Anyway, as this behavior progressed I started including entreaties not to reply to my e-mails, lest my mom found out about them. And lo and behold, they DID reply, and my mom DID find out about them, and I DID get lectured. Such as the time (bringing this to the topic for the rest of this post, which has nothing to do with the “about me” tag) when I made some comments about how some guy could improve his web site, complete with entreaty not to reply, and I got a Notepad file on the desktop saying, among other things, something like “PLEASE don’t make comments on other people’s sites, or you will have to be chaperoned while using the Internet!!!”
(Since 2000, I haven’t had to share a computer with Mom while using the Internet, and I got my own e-mail address in 2002, minimizing the problem. And I finally started getting the hint as well.)
Anyway, the point of all this rambling is, I don’t like making critical comments on another web site.
But this is a blog, not an e-mail. And a blog is different from a web site as well. And I do feel I should probably explain this strip, because to this point I haven’t really done much to connect to the broader “webcomic community”, and I may as well make some comment on the site of which I speak.
And it helps that I’ve met several blogs that precisely do make critical comments on other websites, including, especially, the one of which we speak today. (Nonetheless, I still feel somewhat queasy about the enterprise…)

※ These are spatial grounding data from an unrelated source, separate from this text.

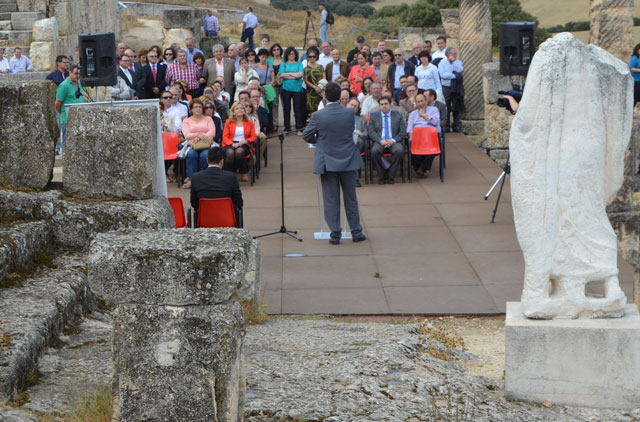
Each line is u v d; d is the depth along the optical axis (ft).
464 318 29.14
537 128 17.83
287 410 16.29
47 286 21.61
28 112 25.41
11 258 22.07
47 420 15.24
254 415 16.22
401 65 60.80
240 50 65.51
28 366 17.52
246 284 27.53
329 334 24.80
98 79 42.16
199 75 61.77
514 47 42.63
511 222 40.63
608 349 17.74
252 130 48.26
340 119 36.27
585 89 17.81
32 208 24.79
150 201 25.22
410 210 43.27
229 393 13.51
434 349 23.12
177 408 13.51
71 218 24.61
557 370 17.98
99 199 25.30
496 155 55.88
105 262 13.29
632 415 17.39
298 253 36.63
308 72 62.28
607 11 49.57
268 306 30.17
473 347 25.02
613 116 18.06
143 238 13.93
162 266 13.25
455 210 42.96
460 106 63.05
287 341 23.52
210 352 13.39
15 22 74.13
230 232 14.32
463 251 36.45
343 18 158.10
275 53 64.49
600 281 18.52
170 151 47.52
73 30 77.51
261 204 44.55
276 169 52.47
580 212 18.13
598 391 17.89
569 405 18.04
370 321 28.86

Websnark was originally the final evolution of a series of blogs by Eric Burns (as I’ll explain later, that’s not quite accurate); in fact, before the blog’s “official” birth date of August 20, 2004, one will find a number of posts dating back to January of that year, only much further spaced apart, longer form, and about more random topics – the remnants of Burns’ attempt to revive his “online journal”, ported to Websnark.
Specifically, Websnark was Burns’ plan to clear the junk out of his still-running Livejournal and allow it to be refocused. I’m going to make a metaphor using the structures in place at this site: Burns wanted his Livejournal account to be composed mostly of the sort of posts I would tag “about me”, but instead it was mostly the sorts of things I would tag “internet adventures”. In his case, “internet adventures” usually meant whatever random memes were criscrossing the Internet and “pictures of dogs”, which basically meant whatever webcomics struck his fancy, but in theory, Websnark was going to be specifically devoted to neither, just shuttling between the two. In practice, after the first post it would be another 11 posts until the next non-webcomic post. Websnark has had its fair share of non-webcomic posts – in fact, I would estimate that as it became more popular as many posts were not about webcomics as were (especially, circa early 2005, posts about itself) – but webcomics would be its bread and butter, the ticket that took it to the dance.
And as it turned out, it would deliver Eric Burns fame, fortune, and even, as made official just this past weekend, a wife.
The Internet has redefined the phrase “overnight sensation” but even by its standards Burns’ ascent seems amazingly literal, both for the speed from which he went from being maybe as famous as me to one of the biggest names in webcomics, and how quickly that ascent came after his blog’s foundation. No less than four days after starting Websnark, Burns wrote an unusually sarcastic and, well, snarky post (despite the name, Websnark does not particularly make fun of its subjects as it does neutrally, or even positively, comment on them with a funny tone) that started a chain of events that netted his little corner of the ‘net thousands of readers. He ragged on popular webcomic PVP for how unpredictably it might update each day, his ragging was brought to the attention of PVP’s creator, Burns was rapped by the PVP forum regulars, and went on his merry way.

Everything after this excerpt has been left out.